Faut-il arrêter avec le télétravail et revenir au bureau ? La question invite à choisir entre deux formes d’emploi qui interroge chacune, en des termes bien différents, les individus, l’emploi, la tâche à accomplir, la situation géographique, le contrôle, les secteurs public et privé… La diversité des formes d’organisation offertes par le télétravail bouleverse la relation traditionnelle à l’emploi et, à travers elle, les formes de contrôle et d’exercice de la tâche. Quand le télétravail bouleverse la relation de travail.
Reposant sur l’usage des technologies de télécommunication, le télétravail s’est rapidement développé depuis les années 2000, révélant une transformation du rapport des salariés à leur emploi. Ceux-ci ont en effet expérimenté une nouvelle forme de travail favorisant un meilleur équilibre vie privée/vie professionnelle, réduisant le temps de transport, voire autorisant un meilleur cadre de vie. Plus spécifiquement, le télétravail semblait encore apporter des réponses adaptées à des situations particulières aux salariés handicapés, stressés ou en souffrance sur un poste. Alors que de plus en plus d’employeurs rappellent les salariés « au bureau », la question de l’avenir de cette forme de travail se pose.

_ÉLÉMENTS_.

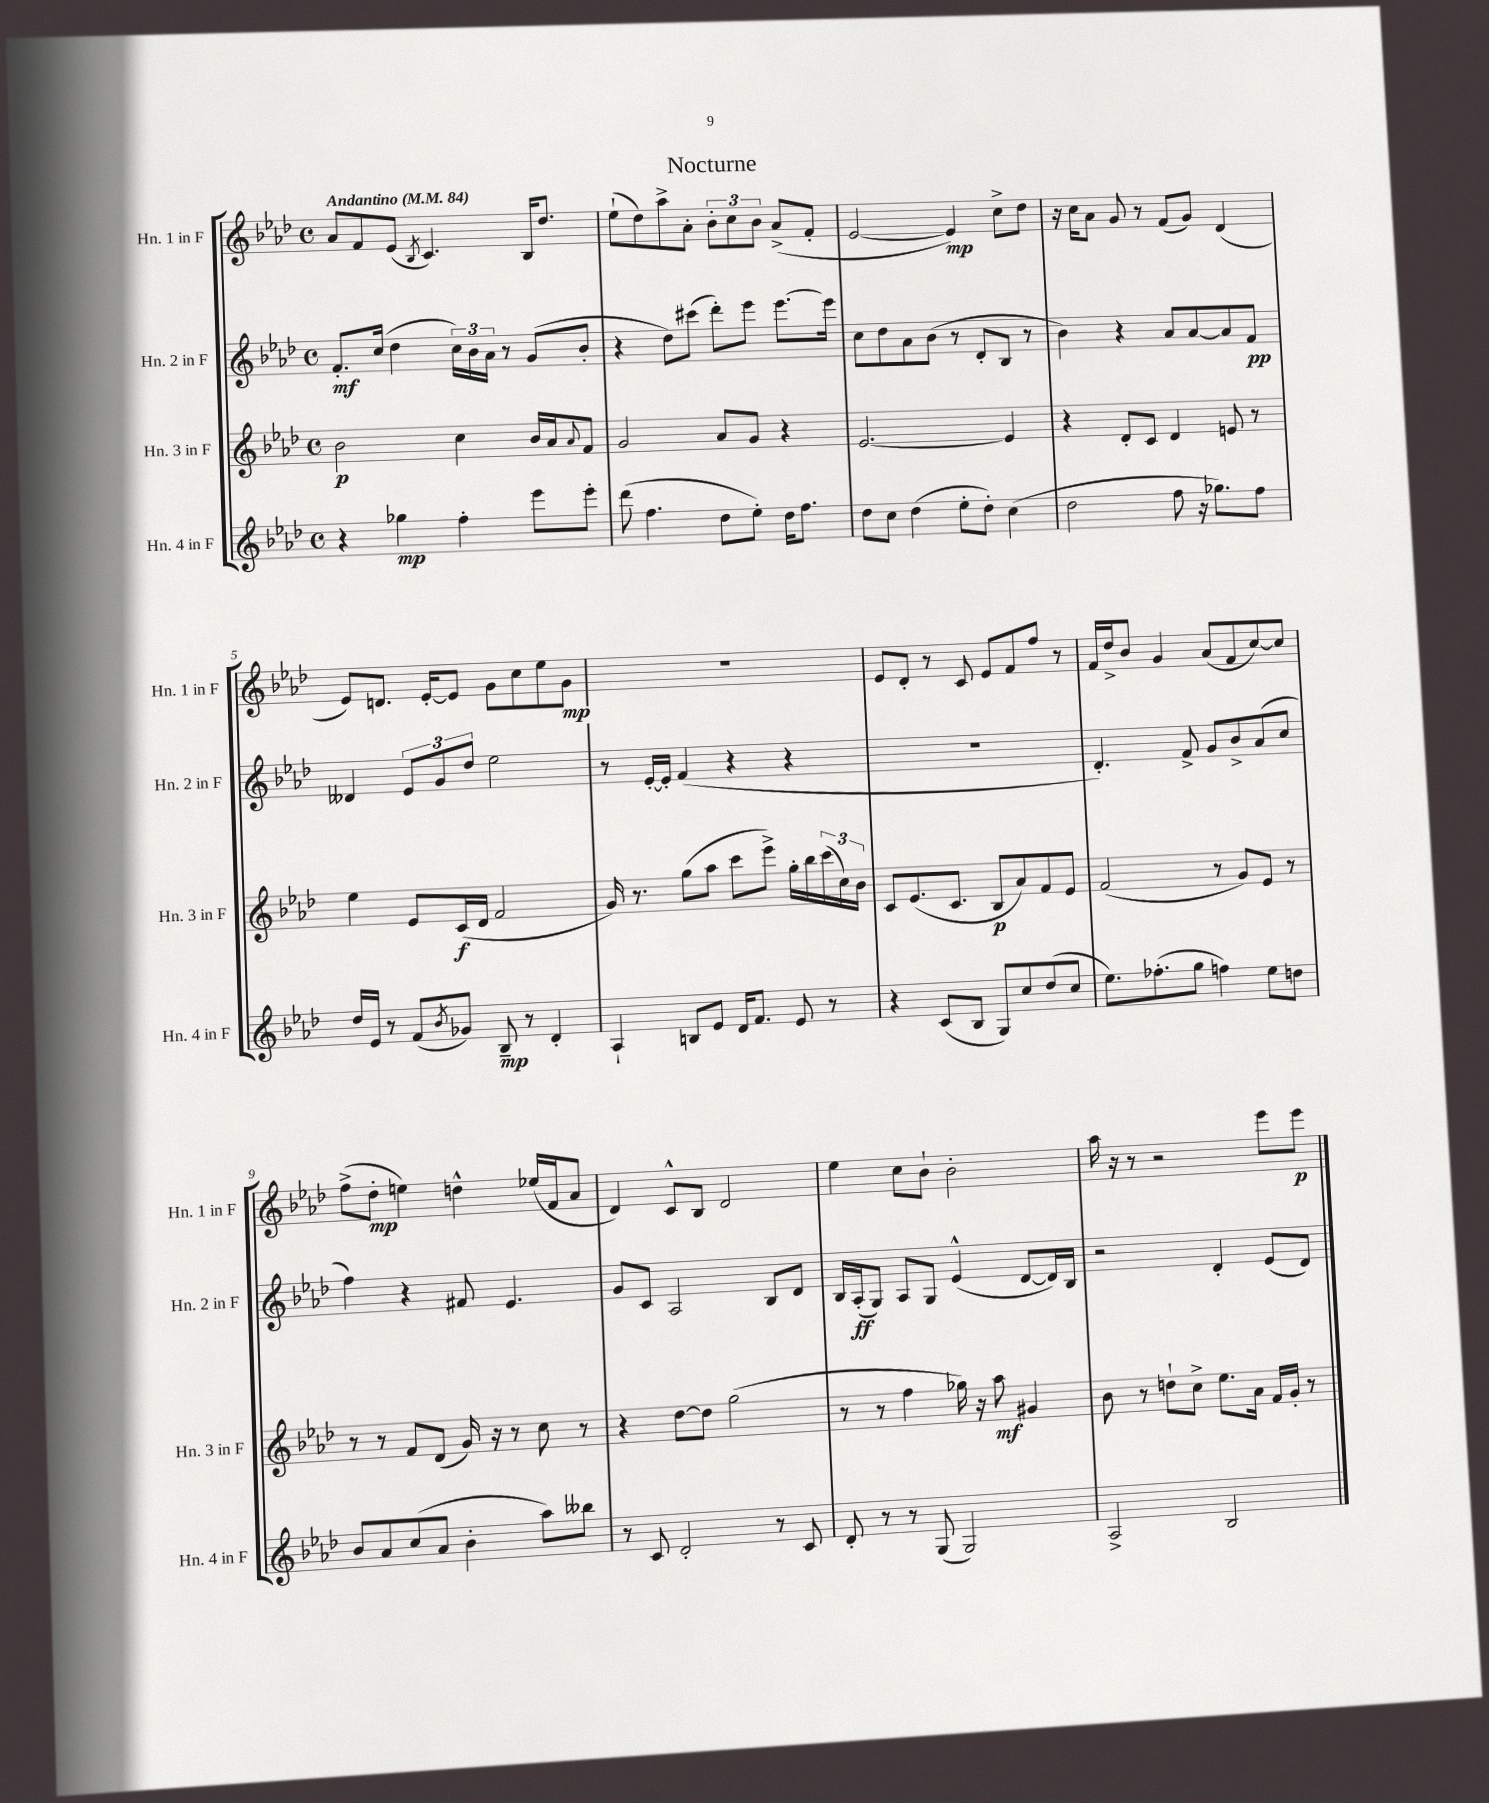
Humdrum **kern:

**kern	**kern	**kern	**kern
*staff4	*staff3	*staff2	*staff1
*clefG2	*clefG2	*clefG2	*clefG2
*k[b-e-a-d-]	*k[b-e-a-d-]	*k[b-e-a-d-]	*k[b-e-a-d-]
*M4/4	*M4/4	*M4/4	*M4/4
*met(c)	*met(c)	*met(c)	*met(c)
*MM84	*MM84	*MM84	*MM84
4r	2b-\	8.f'/L	8a-/L
.	.	.	8f/
.	.	(16cc/Jk	.
4gg-\	.	4dd-\	(8e-/J
.	.	.	8qB-/
.	.	.	4.c/)
4ff'\	4cc\	24cc\LL)	.
.	.	24b-\	.
.	.	24a-\JJ	.
.	.	8r	.
8eee-\L	16b-/LL	(8g/L	16B-/LK
.	16a-/J	.	8.dd-/J
.	8qqa-/	.	.
8eee-'\J	8f/J	8b-'/J	.
=	=	=	=
(8ddd-\	2g/	4r	(8ee-`\L
4.ff\	.	.	8dd-\)
.	.	8dd-\L)	8aa-^\
.	.	(8ccc#\J	8a-'\J
8dd-\L	8a-/L	8ddd-'\L)	12b-'\L
.	.	.	12cc\
8ee-'\J)	8g/J	8eee-\J	.
.	.	.	12b-\J
16dd-\LK	4r	[8.eee-\L	(8a-^/L
8.ff\J	.	.	.
.	.	.	8f'/J
.	.	16eee-\]Jk	.
=	=	=	=
8dd-\L	[2.e-/	8cc\L	[2e-/
8cc\J	.	8dd-\	.
(4dd-\	.	8a-\	.
.	.	(8b-\J	.
8ee-'\L	.	8r	4e-/])
8dd-'\J)	.	8d-'/L	.
(4cc\	4e-/]	8B-/J	8cc^\L
.	.	8r	8dd-\J
=	=	=	=
2dd-\	4r	4b-\)	16r
.	.	.	16cc\LK
.	.	.	8a-\J
.	8d-'/L	4r	8g/
.	8c/J	.	8r
8ff\	4d-/	8a-/L	(8f/L
16r	.	[8a-/	8g/J)
8.gg-\L)	.	.	.
.	8e/	8a-/]	(4d-/
8ff\J	8r	8f/J	.
=	=	=	=
16dd-/LL	4ee-\	4d--/	8e-/L)
16e-/JJ	.	.	.
8r	.	.	8.d/J
(8f/L	8e-/L	12e-/L	.
.	.	.	[16e-'/LK
.	.	12g/	.
8qb-/	.	.	.
8g-/J)	(16c/L	.	8e-/]J
.	.	12dd-/J	.
.	16d-/JJ	.	.
8B-~/	2f/	2ee-\	8g\L
8r	.	.	8cc\
4d-'/	.	.	8ee-\
.	.	.	8g\J
=	=	=	=
4A-`/	16g/)	8r	1r
.	8.r	.	.
.	.	[16e-'/LL	.
.	.	16e-'/]JJ	.
8B/L	(8gg\L	(4f/	.
8e-/J	8aa-\J	.	.
16d-/LK	8ccc\L	4r	.
8.f/J	.	.	.
.	8eee-^\J)	.	.
8e-/	16gg'\LL	4r	.
.	16bb-\	.	.
8r	(24ccc\	.	.
.	24cc\)	.	.
.	24b-\JJ	.	.
=	=	=	=
4r	8c/L	1r	8e-/L
.	(8.e-/	.	8d-'/J
(8c/L	.	.	8r
.	8.c/J	.	.
8B-/J	.	.	8c/
8G/L)	8B-/L	.	8e-/L
8cc/	8a-/)	.	8f/
(8dd-/	8f/	.	8ff/J
8cc/J	8e-/J	.	8r
=	=	=	=
8.ee-\L)	(2f/	4.d-'/)	16f/LL
.	.	.	16dd-^/J
.	.	.	8b-/J
(8.ff-'\	.	.	.
.	.	.	4g/
8gg\J	.	8f^/	.
4ff\)	8r	8g/L	(8a-/L
.	8g/L)	8b-^/	8f/
8ee-\L	8e-/J	(8a-/	[8cc/)
8dd\J	8r	8cc/J	8cc/]J
=	=	=	=
8b-/L	8r	4ff\)	(8ff^\L
8a-/	8r	.	8dd-'\J
(8cc/	8f/L	4r	4ee\)
8a-/J	(8d-/J	.	.
4b-'\	16g/)	8f#/	4dd^^\
.	16r	.	.
.	8r	4.e-/	.
8aa-\L)	8cc\	.	(16ee-/LL
.	.	.	16f/J
8bb--\J	8r	.	8a-/J
=	=	=	=
8r	4r	8g/L	4d-/)
8c/	.	8c/J	.
2d-'/	[8dd-\L	2A-/	8c^^/L
.	8dd-\]J	.	8B-/J
.	(2gg\	.	2d-/
8r	.	8B-/L	.
8c/	.	8d-/J	.
=	=	=	=
8d-'/	8r	16B-/LL	4ee-\
.	.	(16A-'/J	.
8r	8r	8G/J)	.
8r	4ff\	8A-/L	8cc\L
(8G/	.	8G/J	8b-`\J
2G/)	16gg-\)	(4e-^^/	2b-'\
.	16r	.	.
.	8aa-\	.	.
.	4g#/	[8d-/L	.
.	.	16d-/]L)	.
.	.	16B-/JJ	.
=	=	=	=
2A-^/	8b-\	2r	16aa-\
.	.	.	16r
.	8r	.	8r
.	8dd`\L	.	2r
.	8cc^\J	.	.
2B-/	8.ee-\L	4d-'/	.
.	16a-\Jk	.	.
.	16f/LL	(8e-/L	8eee-\L
.	16g'/JJ	.	.
.	8r	8d-/J)	8eee-\J
==	==	==	==
*-	*-	*-	*-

_CONSIGNE A_. D'après le texte sur le télétravail, depuis quand le télétravail s'est-il rapidement développé ?
_CONSIGNE B_. Recopiez, s'il vous plaît, le passage du texte sur le télétravail qui commence aux mots « Reposant sur l’usage » et s'arrête après les mots « travail se pose. ».

_RÉPONSE ATTENDUE A_. Depuis les années 2000.

_RÉPONSE ATTENDUE B_.
Reposant sur l’usage des technologies de télécommunication, le télétravail s’est rapidement développé depuis les années 2000, révélant une transformation du rapport des salariés à leur emploi. Ceux-ci ont en effet expérimenté une nouvelle forme de travail favorisant un meilleur équilibre vie privée/vie professionnelle, réduisant le temps de transport, voire autorisant un meilleur cadre de vie. Plus spécifiquement, le télétravail semblait encore apporter des réponses adaptées à des situations particulières aux salariés handicapés, stressés ou en souffrance sur un poste. Alors que de plus en plus d’employeurs rappellent les salariés « au bureau », la question de l’avenir de cette forme de travail se pose.